A Bloody Good Weekend
Jamie Bernthal reports on Noirwich Crime Writing Festival

Our blogger-in-residence for Noirwich Crime Writing Festival, Jamie Bernthal, reports on his experience from Friday to Sunday at the major crime writing event in England’s first UNESCO City of Literature.


What a ride. From Ian Rankin to Sophie Hannah, from domestic suspense to Brit Noir, from quite a lot of alcohol to the most bacon I’ve ever seen in a sandwich, Noirwich packed a rollercoaster of bloody thrills into four days on the mean streets of Norwich.

Friday 16 September – Ian Rankin at the Thomas Paine Study Centre, University of East Anglia

The first thing I saw on entering the building (okay, not the first thing. The first thing was about a hundred people enjoying the booze, and getting their Young Bond books signed. The second thing, then) was a UEA archive exhibition titled ‘Blood, Ink, Tears: The Making of a Crime Novel’. Three authors on display here: Charlie Higson, Alan Hunter, and the King of Scotland himself, Ian Rankin, with a couple of draft pages from the new Rebus, Rather Be the Devil.

There were also publishers’ reports – some glowing, some not so glowing – and even a rejection letter for Alan Hunter’s first Inspector Gently novel, Gently Does It. Charlie Higson, he of the Young Bond books, had bravely contributed feedback young people who’d read his work before publication. I’ll just say this: young readers know what they like. I know a lot of people who think crime writers just tap out their bestsellers and drink the profits but it’s clearly much harder work than that!

Rankin’s Edinburgh looks beautiful but it doesn’t take long to find the sordid cogs behind the face.

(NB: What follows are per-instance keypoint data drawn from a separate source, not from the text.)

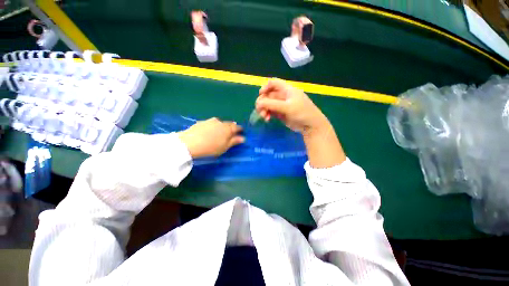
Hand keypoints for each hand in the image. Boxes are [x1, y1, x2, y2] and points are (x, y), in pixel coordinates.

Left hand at [178, 118, 244, 157]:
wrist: (190, 143)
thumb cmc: (211, 147)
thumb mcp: (224, 147)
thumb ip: (234, 141)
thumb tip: (243, 138)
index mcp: (228, 129)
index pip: (237, 127)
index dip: (240, 130)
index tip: (241, 132)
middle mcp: (221, 122)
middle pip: (229, 123)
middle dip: (231, 127)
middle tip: (231, 133)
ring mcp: (211, 121)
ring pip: (220, 122)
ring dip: (222, 126)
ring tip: (220, 132)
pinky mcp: (202, 122)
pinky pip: (211, 123)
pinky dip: (213, 126)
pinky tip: (209, 131)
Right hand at [255, 78, 328, 135]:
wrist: (310, 126)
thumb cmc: (302, 113)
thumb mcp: (287, 107)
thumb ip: (272, 104)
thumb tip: (259, 103)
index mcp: (287, 90)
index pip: (273, 83)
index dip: (265, 87)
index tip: (261, 95)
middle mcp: (283, 96)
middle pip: (268, 95)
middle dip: (263, 102)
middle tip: (260, 110)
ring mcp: (281, 105)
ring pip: (268, 104)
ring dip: (264, 109)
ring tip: (264, 117)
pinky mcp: (280, 113)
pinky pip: (270, 111)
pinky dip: (267, 114)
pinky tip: (267, 119)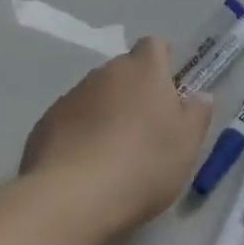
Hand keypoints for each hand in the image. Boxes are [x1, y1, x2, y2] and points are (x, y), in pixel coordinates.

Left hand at [20, 37, 212, 240]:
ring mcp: (71, 97)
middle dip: (135, 92)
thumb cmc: (142, 163)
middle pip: (124, 72)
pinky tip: (84, 169)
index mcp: (144, 69)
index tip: (169, 88)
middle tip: (146, 129)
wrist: (70, 199)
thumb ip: (197, 114)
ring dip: (105, 114)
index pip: (155, 45)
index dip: (163, 61)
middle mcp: (106, 73)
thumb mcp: (187, 144)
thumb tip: (199, 96)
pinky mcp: (43, 125)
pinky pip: (70, 122)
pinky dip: (79, 135)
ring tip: (113, 155)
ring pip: (96, 97)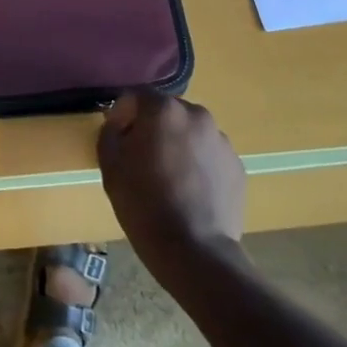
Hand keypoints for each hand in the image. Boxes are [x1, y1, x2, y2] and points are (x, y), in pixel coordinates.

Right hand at [98, 90, 244, 283]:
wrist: (195, 250)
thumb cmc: (144, 204)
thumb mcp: (110, 166)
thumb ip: (110, 132)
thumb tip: (119, 125)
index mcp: (164, 110)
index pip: (137, 96)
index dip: (122, 113)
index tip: (117, 137)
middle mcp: (197, 115)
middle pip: (167, 112)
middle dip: (152, 127)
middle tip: (141, 158)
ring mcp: (221, 141)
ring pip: (190, 133)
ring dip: (177, 145)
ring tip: (168, 178)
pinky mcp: (237, 166)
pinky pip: (209, 155)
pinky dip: (197, 164)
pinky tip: (189, 192)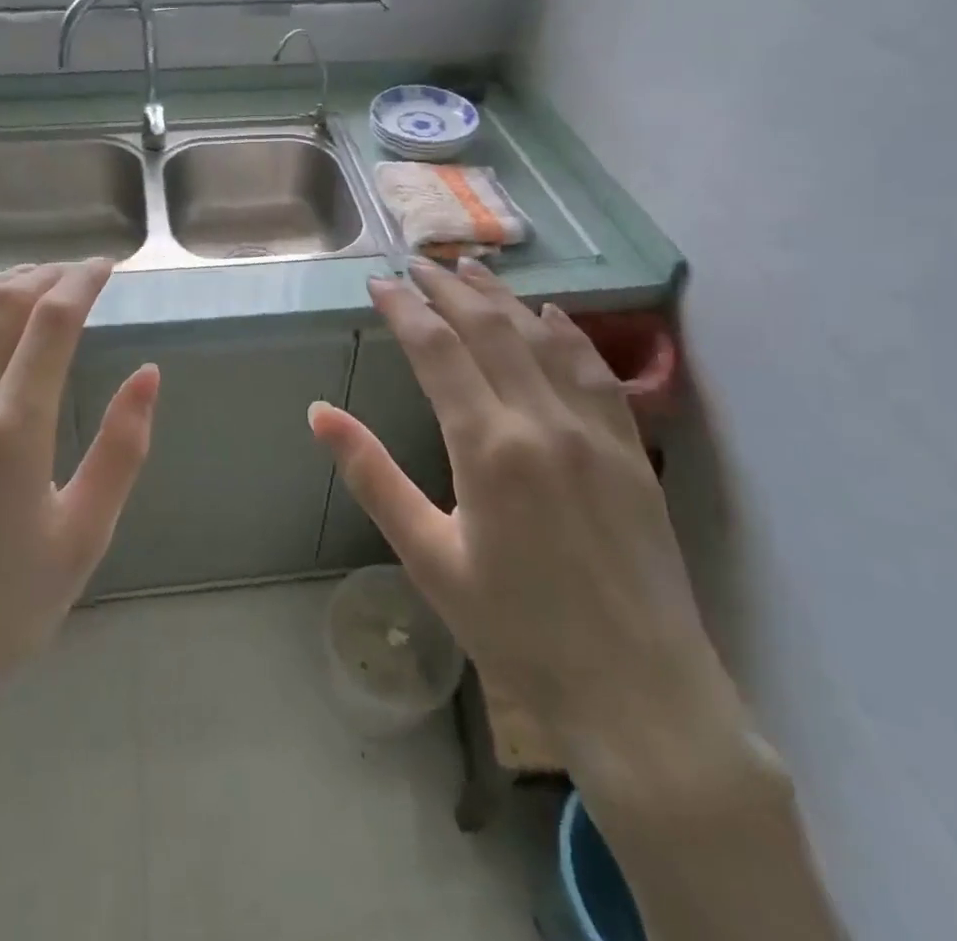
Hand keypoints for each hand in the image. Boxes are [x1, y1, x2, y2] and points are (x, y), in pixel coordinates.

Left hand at [0, 259, 159, 748]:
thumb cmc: (5, 609)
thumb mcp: (84, 534)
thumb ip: (122, 447)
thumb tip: (148, 375)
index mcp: (13, 427)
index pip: (52, 321)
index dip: (82, 282)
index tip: (106, 267)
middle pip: (1, 306)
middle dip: (43, 276)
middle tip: (73, 271)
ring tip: (22, 285)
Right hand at [308, 258, 749, 806]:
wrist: (637, 693)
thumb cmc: (515, 630)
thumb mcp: (428, 556)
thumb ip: (372, 476)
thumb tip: (319, 413)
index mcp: (488, 447)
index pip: (438, 350)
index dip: (405, 308)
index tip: (379, 283)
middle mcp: (544, 422)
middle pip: (490, 329)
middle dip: (448, 288)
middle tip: (417, 263)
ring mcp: (595, 431)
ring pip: (543, 337)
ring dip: (503, 297)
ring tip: (471, 268)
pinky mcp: (630, 449)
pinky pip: (595, 370)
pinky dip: (567, 333)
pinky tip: (550, 314)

Ian Rankin brought the house down on Friday night, discussing his Edinburgh life, his now thirty year-old (in written terms) ex-Inspector Rebus, and how to become – well, Ian Rankin. The answer? Be in a lot of bands as a teenager, know your rock. spend some time in the pub, keep a scrap book of crime cases, and write very, very well.

UEA’s Henry Sutton put Rankin under the spotlight, the Rolling Stones fading them in. But what does being a crime writer mean?

Rankin’s Edinburgh looks beautiful but it doesn’t take long to find the sordid cogs behind the face. ‘I wanted to make sense of Edinburgh’, he said. Rebus explores the parts we don’t want to see, and his outlook is partly that of his creator. But they’re not identical. We learnt to what extent Rebus is Rankin, and to what extent he isn’t.

Then there was more alcohol. Grab your hat and watch your back, because the next day at Writers’ Centre Norwich, Dragon Hall was bursting with fiendish minds.